▽
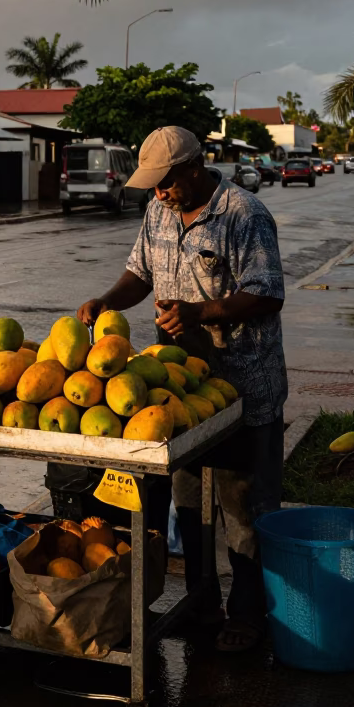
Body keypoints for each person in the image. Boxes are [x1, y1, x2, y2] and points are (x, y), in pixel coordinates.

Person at [77, 125, 287, 653]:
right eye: (153, 186)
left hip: (242, 386)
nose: (159, 193)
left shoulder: (243, 214)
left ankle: (246, 614)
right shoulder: (159, 211)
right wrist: (107, 302)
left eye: (166, 182)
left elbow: (266, 294)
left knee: (242, 504)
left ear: (193, 169)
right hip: (181, 390)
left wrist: (201, 311)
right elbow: (139, 273)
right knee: (188, 503)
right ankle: (201, 603)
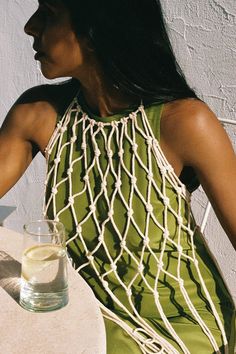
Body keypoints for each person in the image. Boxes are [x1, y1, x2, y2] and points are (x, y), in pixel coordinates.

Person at [0, 0, 235, 352]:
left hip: (180, 326)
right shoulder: (38, 114)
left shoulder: (184, 122)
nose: (30, 27)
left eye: (48, 13)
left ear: (97, 30)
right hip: (85, 311)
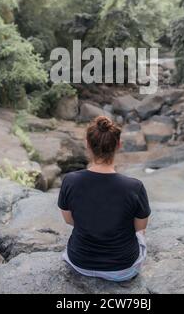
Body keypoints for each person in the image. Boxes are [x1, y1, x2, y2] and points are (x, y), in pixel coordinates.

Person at [58, 115, 151, 282]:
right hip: (122, 269)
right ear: (119, 145)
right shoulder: (134, 187)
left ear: (87, 144)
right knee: (140, 235)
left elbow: (69, 220)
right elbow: (139, 228)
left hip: (80, 263)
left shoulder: (70, 181)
△
▶ _The problem_:
Whichever lines of the material hold the word "elbow", find and copy them.

▶ _Answer section_:
left elbow: (266, 294)
right elbow: (139, 273)
left elbow: (69, 220)
right elbow: (139, 228)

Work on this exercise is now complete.